During the 1990s it seemed like there were hundreds and hundreds of brides and grooms in our area who wanted to have string quartets play at their weddings, and my quartet had pretty much as much work as we could handle during the summer months. Before the internet, there was the telephone, and when it rang it was almost never a sales call from some entity somewhere I have never heard of. Often it was a call about a wedding to play, or a party.
The internet and e-mail have certainly made it easier for people who are getting married to contact our quartet, but it has also jettisoned the practice of pairing up brides and string quartets into the territory of bidding and bargaining, which is not a healthy "place" for musicians to spend time.
I blame organizations like Gig Master. Gig Master seems to make its money from charging a fee for musicians to join and be part of their mega listing. They flood the search engines with links to pages for their musicians, and make it easy for "clients" to find possible "vendors." The "vendors" can "bid" for jobs, and the "client" will usually pick the "vendor" with the lowest price. This practice pits musician against musician, which does no good for building and maintaining a respectful society of working musicians.
Our quartet tried Gig Master, but we let our membership lapse after a year because we did not get a SINGLE wedding from being part of their network. We got inquiries, but, since there are four people in a quartet, and since we are all professionals and provide a consistently high-quality "product," we probably have a higher fee than those clients were willing to pay.
In the "market" for everything besides live music, the higher price "good" is usually considered the better "good." People imagine that a $150.00 pair of shoes will be better than a $20.00 pair of shoes. We are often encouraged to buy good things that won't wear out. High-quality cookware should last a lifetime. So should high-quality furniture. A high-quality musical performance lasts for as long as it takes for a musician or a group of musicians to play it.
It's hard to quantify music. If you go to a concert where the tickets cost $50.00, will that concert be as "good" as a concert where the tickets cost $20.00? Consumers want to know if what they are spending their money on is worth the price, and sometimes, when they lack the skills to tell the good from the great, they will convince themselves to enjoy less-than-enjoyable performances because of the price they paid for their tickets. Most of the concerts I play are not so expensive, so, when the concert is good, the people in the audience feel that they got a bargain: a lot of good music for relatively little money. Unfortunately the practice of newspapers paying critics to write honest and timely reviews of concerts is fading before our very eyes, so there is little in the way of post-concert "discussion" beyond talking with the people you happen to know in the audience.

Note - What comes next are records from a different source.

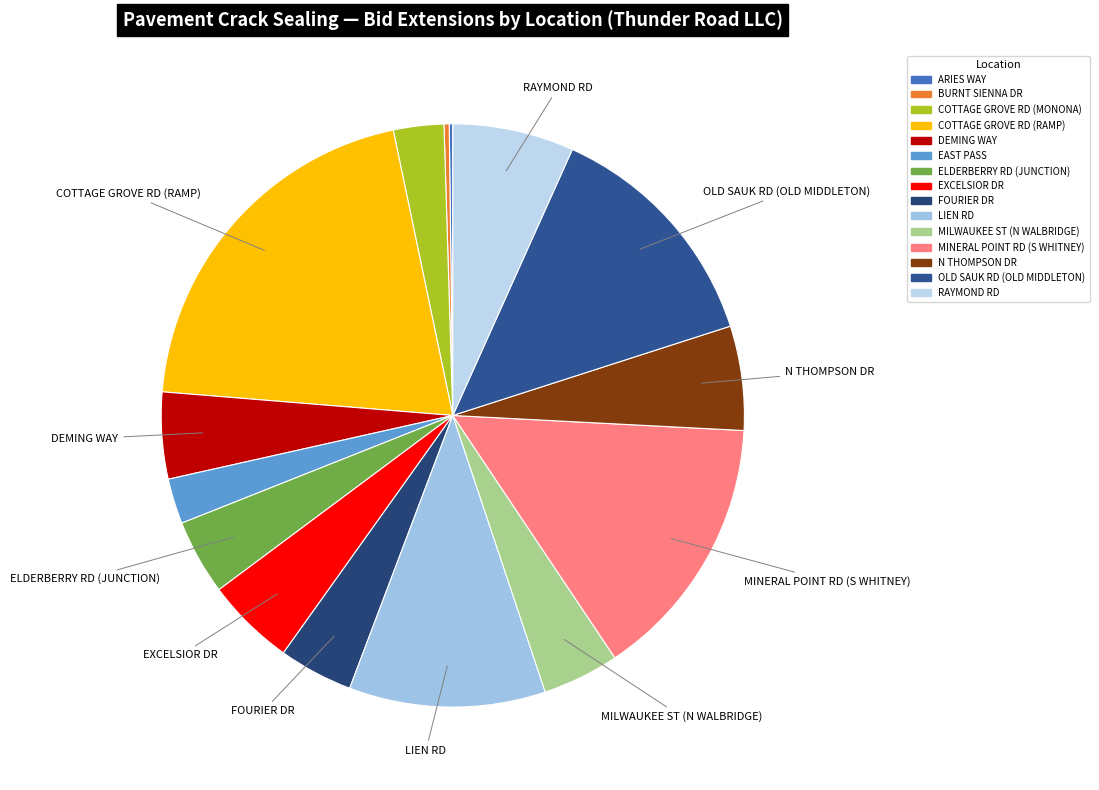

To the nearest percent, what percentage of the pie is RAYMOND RD?

7%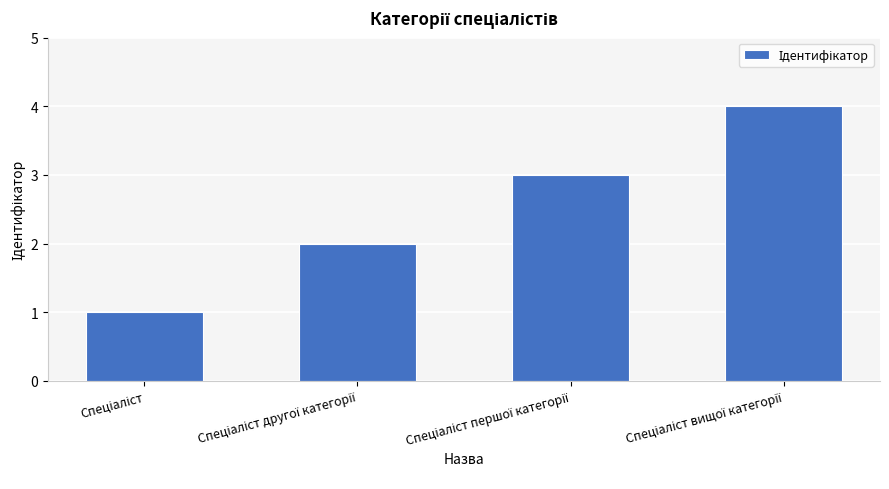

What is the difference between the maximum and minimum values?

3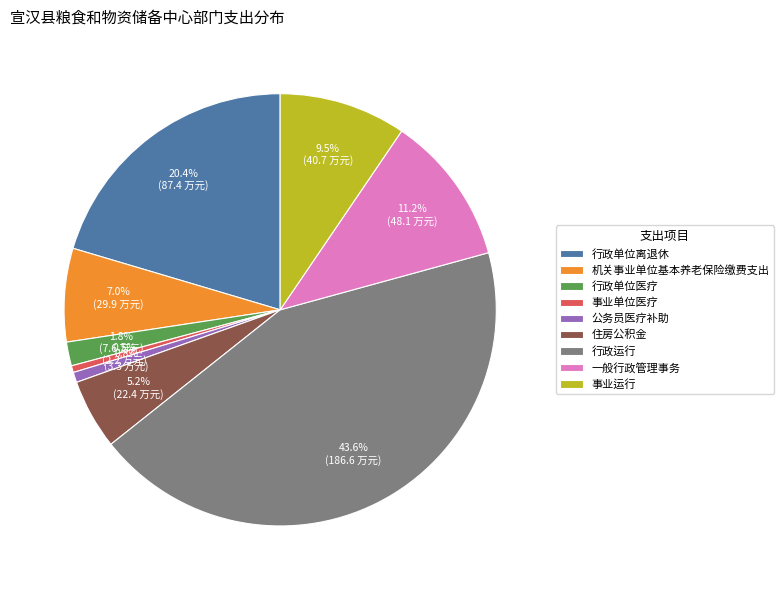

How many slices are in this pie chart?

9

More and more things in current culture seem to be quantified mainly by money. People pick expensive private colleges over state schools because they think the education they get at the more expensive college will be superior (forgetting, of course, that the real price for getting an education has to do with how much time and effort students put into their coursework). Some people make restaurant decisions based on price, and somehow believe that a $500.00 dinner for two would be "better" than one that costs half the price. People who can afford it make the same kinds of decisions about wine (Michael and I like the "house" brand of wine at a grocery store we frequent because of the variety. The wine varies from bottle to bottle, and it is always well worth the rock bottom price.)

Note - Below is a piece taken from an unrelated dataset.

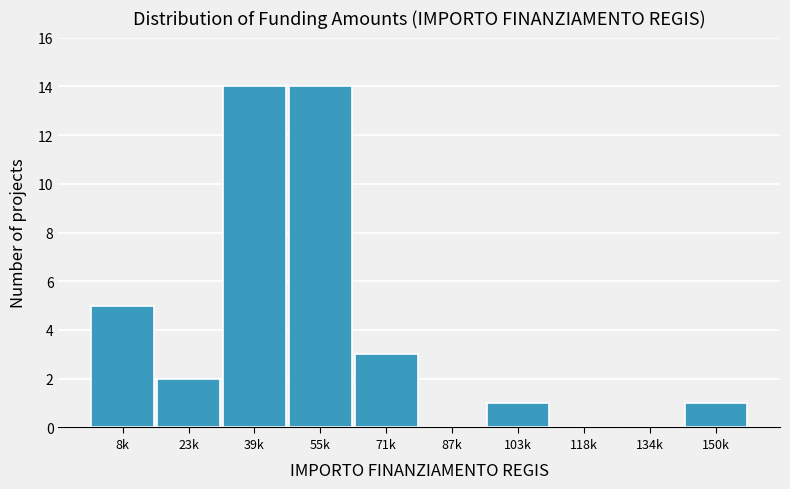

Reading left to right, list all the values displayed in this chart.

8k=5	23k=2	39k=14	55k=14	71k=3	87k=0	103k=1	118k=0	134k=0	150k=1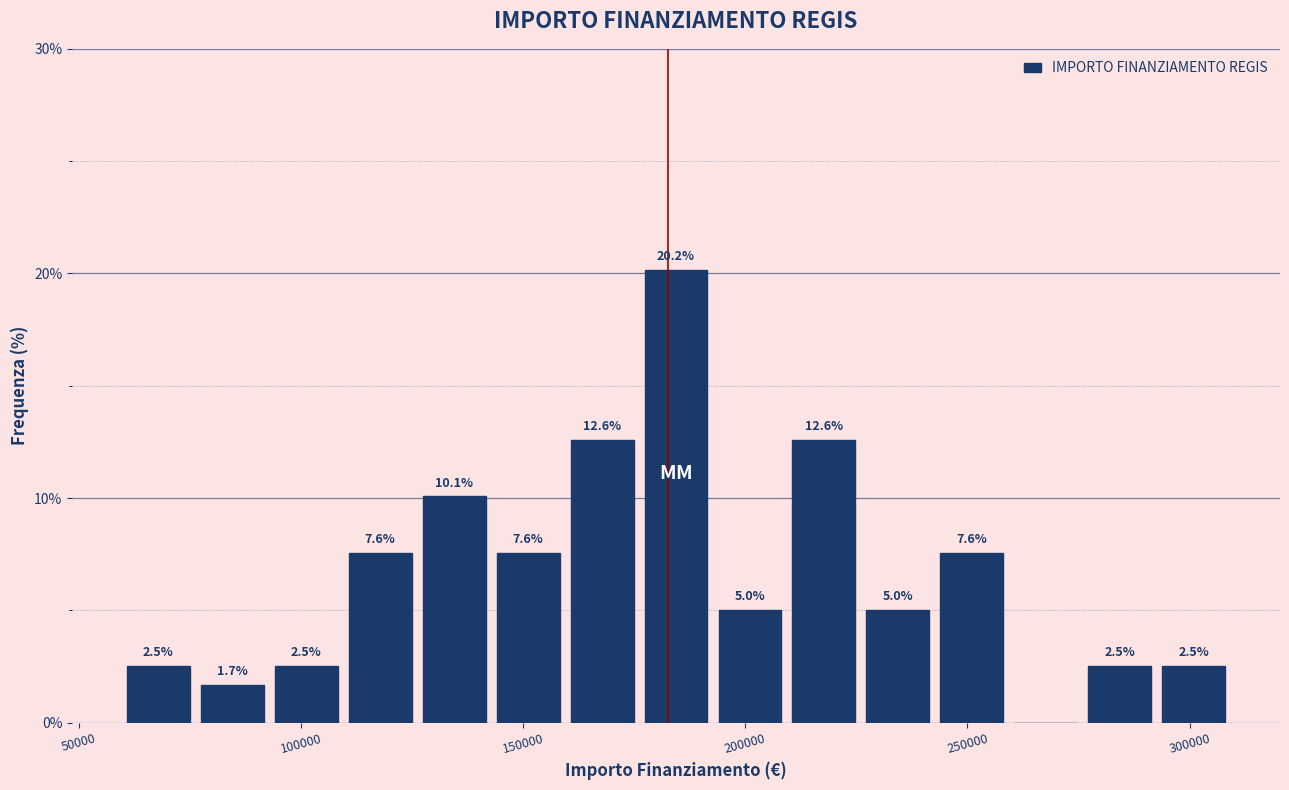

Read against the x-axis, roughly where is the centre of the tallest bar?

185000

I believe that music is not a thing you buy. Music (and that would be Music with a capital M) is played by people, and it happens in real time. Music is something that is different every time it is played. Music is written by people for people to play for their own enjoyment or for other people, and the price of admission that you pay at a concert should cover your part of the fee that the people playing are being paid and part of what it takes to manage a hall and all the workings behind putting on a concert. You are paying for the privilege of taking part in the Music that is happening.
The slope becomes slipperier and slipperier when people talk about buying music the same way they talk about buying a "thing." (I'm not talking about sheet music now, because I would classify that as more of a tool than a thing, though it is, actually, a thing.) When you buy a CD you are paying for the printing, design, engineering, and all the business-oriented stuff that is connected with making anything for publication. The sound stuff that is printed on the CD to make it something you can listen to should remain viable for a certain amount of time, but it is not something that can store recorded music permanently.
"Buying music" in current terms often means downloading an electronic "picture" of a performance or a rendering of several recorded musical fragments onto a device.
Let's hope that the musical "marketplace" will cycle back again, and Music will be thought of as something to experience rather than something to own. And maybe our quartet will get a few more weddings to play.